## What to produce
From the article on the film Sidhi, extract the passage word for word. Begin at the words "Sidhi is a 1999" and stop after "by Ricardo Lee.".

## Excerpted text
((

- Official Movie Poster
- Directed by: Joel Lamangan
- Screenplay by: Ricardo Lee
- Story by: Rolando Tinio
- Based on: Ang Kwento ni Ah by Rolando Tinio
- Produced by: Jesse M. Ejercito; Wilson Tieng;
- Starring: Nora Aunor; Albert Martinez; Glydel Mercado;
- Cinematography: Romulo Araojo
- Edited by: Jess Navarro
- Music by: Nonong Buencamino
- Production company: Crown Seven Ventures
- Distributed by: Solar Films
- Release date: 24 February 1999;
- Country: Philippines
- Language: Filipino

= Sidhi (film) =

Sidhi is a 1999 Filipino drama film directed by Joel Lamangan. The film stars Nora Aunor, Glydel Mercado and Albert Martinez. It was based on Rolando Tinio's Palanca-winning teleplay, Ang Kwento ni Ah, which was expanded into a movie script by Ricardo Lee.

The film won for Mercado all the Best Supporting Actress Awards given by the four annual award-giving bodies in the Philippines that time. The film also gave a posthumous award to Rolando Tinio for Best story at the FAMAS Awards.

==Synopsis==
Ana is a sharecropper who falls for Michael unfortunately Michael is after Ana and her money Michael brings home his new lover and are castaways in an isolated village Ana becomes a submissive wife only to be betrayed and hurt in the end Michael gets killed as he tries to kill Ana and Mayang unfortunately Ana survives after Mayangs childbirth ends in tragedy leaving her with nothing but a new beginning in life
Eventually, Ana kills Michael and takes care of the Mayang's son. Ana then drops the orphaned child in an orphanage. Shortly after, Ana married a single young handsome man and have children of her own and they live a simple life in her farm in a beautiful ranch house.

))

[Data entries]
((

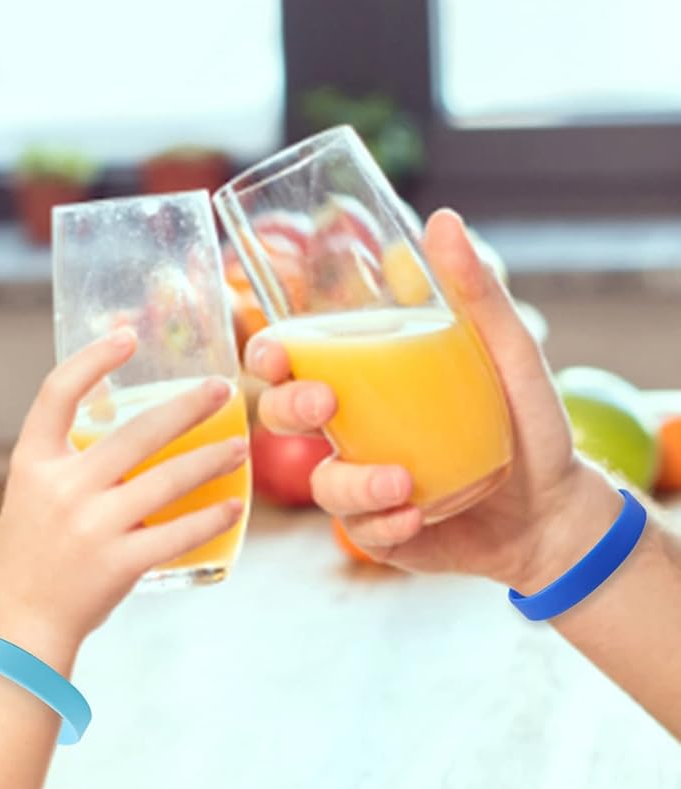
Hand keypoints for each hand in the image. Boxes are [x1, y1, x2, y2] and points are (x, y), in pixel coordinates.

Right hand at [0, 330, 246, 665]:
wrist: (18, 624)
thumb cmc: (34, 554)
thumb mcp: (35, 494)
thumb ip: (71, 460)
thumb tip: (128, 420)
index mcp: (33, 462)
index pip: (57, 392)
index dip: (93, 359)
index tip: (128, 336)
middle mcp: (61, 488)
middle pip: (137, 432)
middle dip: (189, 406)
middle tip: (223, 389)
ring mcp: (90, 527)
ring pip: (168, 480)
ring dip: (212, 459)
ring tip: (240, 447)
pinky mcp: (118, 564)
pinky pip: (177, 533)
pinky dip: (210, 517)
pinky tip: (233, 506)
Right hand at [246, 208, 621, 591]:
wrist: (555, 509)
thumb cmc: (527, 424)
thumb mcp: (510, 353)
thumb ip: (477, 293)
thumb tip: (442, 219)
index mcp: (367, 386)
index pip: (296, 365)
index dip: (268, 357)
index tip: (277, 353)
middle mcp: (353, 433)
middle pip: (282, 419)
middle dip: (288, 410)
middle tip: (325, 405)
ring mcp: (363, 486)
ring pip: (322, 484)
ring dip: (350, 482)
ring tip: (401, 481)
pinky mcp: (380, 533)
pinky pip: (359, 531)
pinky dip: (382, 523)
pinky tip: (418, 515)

))
((

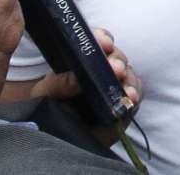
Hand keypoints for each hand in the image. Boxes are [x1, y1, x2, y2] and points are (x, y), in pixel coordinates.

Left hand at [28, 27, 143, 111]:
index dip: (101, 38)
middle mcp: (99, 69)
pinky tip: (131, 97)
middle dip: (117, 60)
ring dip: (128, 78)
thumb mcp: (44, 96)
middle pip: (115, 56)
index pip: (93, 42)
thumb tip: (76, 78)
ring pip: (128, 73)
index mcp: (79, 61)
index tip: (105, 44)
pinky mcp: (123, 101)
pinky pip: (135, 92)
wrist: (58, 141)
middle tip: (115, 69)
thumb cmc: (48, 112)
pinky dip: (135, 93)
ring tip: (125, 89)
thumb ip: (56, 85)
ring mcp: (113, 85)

))
((

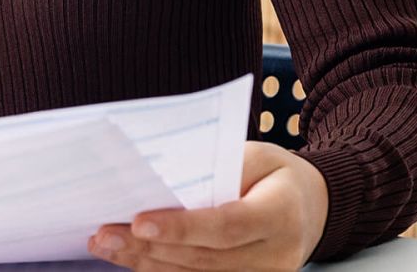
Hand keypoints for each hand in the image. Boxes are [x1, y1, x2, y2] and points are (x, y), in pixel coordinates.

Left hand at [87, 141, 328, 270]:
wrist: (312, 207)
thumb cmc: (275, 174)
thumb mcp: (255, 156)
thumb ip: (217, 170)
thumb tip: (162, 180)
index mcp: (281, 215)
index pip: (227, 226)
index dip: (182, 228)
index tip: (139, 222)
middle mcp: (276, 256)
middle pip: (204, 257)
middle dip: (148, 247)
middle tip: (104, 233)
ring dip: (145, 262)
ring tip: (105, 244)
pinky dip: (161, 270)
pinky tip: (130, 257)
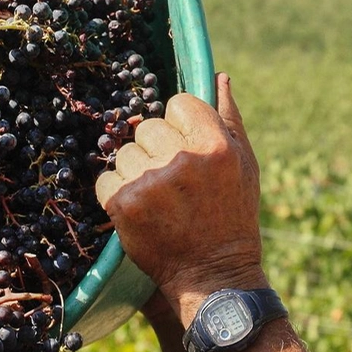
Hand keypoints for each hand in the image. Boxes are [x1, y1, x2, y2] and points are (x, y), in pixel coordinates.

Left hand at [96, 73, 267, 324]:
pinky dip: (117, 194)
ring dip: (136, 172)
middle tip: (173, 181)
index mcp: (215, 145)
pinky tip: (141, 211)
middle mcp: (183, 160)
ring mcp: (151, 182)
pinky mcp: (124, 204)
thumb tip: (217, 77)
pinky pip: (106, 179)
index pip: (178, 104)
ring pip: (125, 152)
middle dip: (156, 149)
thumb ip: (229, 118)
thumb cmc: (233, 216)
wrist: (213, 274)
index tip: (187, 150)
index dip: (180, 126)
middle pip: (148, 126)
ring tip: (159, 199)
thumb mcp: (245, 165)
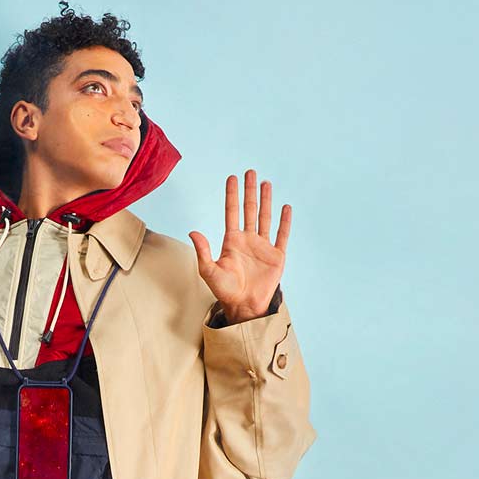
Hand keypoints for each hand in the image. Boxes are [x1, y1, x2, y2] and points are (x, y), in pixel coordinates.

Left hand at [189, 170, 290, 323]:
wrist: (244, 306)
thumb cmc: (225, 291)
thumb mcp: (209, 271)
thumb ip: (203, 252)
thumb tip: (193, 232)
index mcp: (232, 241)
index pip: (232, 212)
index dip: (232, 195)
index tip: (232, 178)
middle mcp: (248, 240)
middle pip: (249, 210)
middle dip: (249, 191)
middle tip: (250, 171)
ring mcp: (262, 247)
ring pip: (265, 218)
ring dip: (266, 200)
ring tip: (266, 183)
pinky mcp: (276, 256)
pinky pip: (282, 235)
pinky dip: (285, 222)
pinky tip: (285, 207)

))

## Reply to the exercise
Sidhi is a 1999 Filipino drama film directed by Joel Lamangan. The film stars Nora Aunor, Glydel Mercado and Albert Martinez. It was based on Rolando Tinio's Palanca-winning teleplay, Ang Kwento ni Ah, which was expanded into a movie script by Ricardo Lee.